For the first time in 36 years, Britain's political parties are in the unusual position of not knowing who will form the next government. As I write, David Cameron's Conservatives are in pole position to form either a minority administration or a formal coalition with the third-largest party, the Liberal Democrats, after Thursday's inconclusive election.
But one thing is certainly clear: The next British government is going to be leaner and less interventionist than the last, with broad implications for its global allies. Whoever moves into No. 10 Downing Street will be faced by a daunting in-tray, including a huge budget deficit that all parties agree must be drastically reduced over the next few years.
This will mean deep cuts in public spending, which -- almost all observers agree -- will inevitably affect Britain's global role, dependent as it is on a large diplomatic service and relatively large armed forces capable of expeditionary missions such as the current Afghan deployment, where British forces are the second-largest international contingent after the United States. A new government will probably just not be able to afford to maintain Britain's current foreign policy, already a diminished one.
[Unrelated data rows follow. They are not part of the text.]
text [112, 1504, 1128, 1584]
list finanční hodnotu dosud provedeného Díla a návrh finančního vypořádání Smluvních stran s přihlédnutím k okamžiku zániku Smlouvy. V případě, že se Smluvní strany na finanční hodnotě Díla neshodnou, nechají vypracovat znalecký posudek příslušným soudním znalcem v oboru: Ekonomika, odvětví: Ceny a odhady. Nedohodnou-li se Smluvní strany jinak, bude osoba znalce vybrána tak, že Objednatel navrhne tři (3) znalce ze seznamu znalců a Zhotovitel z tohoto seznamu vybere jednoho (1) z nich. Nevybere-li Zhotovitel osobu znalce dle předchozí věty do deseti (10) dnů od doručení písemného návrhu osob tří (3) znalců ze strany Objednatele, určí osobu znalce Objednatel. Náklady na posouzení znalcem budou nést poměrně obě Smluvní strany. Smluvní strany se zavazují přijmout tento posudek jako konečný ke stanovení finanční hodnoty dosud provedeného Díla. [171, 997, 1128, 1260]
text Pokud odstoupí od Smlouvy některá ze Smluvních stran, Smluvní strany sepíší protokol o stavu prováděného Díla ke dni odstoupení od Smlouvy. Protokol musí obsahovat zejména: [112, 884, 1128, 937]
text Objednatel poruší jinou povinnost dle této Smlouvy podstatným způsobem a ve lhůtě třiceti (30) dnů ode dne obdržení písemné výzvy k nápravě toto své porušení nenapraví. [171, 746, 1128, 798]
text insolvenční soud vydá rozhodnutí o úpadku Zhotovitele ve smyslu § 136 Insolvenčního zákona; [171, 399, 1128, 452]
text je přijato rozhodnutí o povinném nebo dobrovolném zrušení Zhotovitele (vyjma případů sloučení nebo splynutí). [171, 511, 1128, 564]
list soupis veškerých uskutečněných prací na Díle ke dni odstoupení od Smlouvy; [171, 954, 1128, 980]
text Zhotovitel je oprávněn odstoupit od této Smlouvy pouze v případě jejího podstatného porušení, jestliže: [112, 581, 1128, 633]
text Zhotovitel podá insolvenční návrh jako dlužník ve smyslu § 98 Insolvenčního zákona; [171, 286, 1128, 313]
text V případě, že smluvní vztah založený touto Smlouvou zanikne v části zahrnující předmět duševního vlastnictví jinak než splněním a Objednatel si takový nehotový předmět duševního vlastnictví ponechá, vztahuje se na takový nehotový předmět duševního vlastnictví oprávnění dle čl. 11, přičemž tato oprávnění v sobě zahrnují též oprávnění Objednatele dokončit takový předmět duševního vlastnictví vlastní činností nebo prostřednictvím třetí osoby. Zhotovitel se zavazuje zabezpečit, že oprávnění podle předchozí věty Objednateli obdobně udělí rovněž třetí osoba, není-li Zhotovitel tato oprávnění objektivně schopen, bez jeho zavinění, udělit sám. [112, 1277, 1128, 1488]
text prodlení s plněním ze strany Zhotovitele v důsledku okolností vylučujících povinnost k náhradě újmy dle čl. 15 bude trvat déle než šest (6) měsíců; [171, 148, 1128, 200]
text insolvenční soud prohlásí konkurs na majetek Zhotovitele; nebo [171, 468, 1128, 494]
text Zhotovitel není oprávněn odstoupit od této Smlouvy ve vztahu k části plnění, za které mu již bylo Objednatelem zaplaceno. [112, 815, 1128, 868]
Despite the serious global impact of a smaller-pocketed Britain, foreign policy was barely an issue during the campaign. Politicians warned the voters that tough choices would need to be made because of the financial crisis, but they hardly touched on what this might mean beyond the domestic.
The campaign, particularly Clegg's candidacy, may have been energized by the first-ever television debates between the three main party leaders in British history -- it only took British politicians 60 years after the United States invented the idea to agree to this innovation -- but the question of Britain's role in the world hardly arose in the discussions.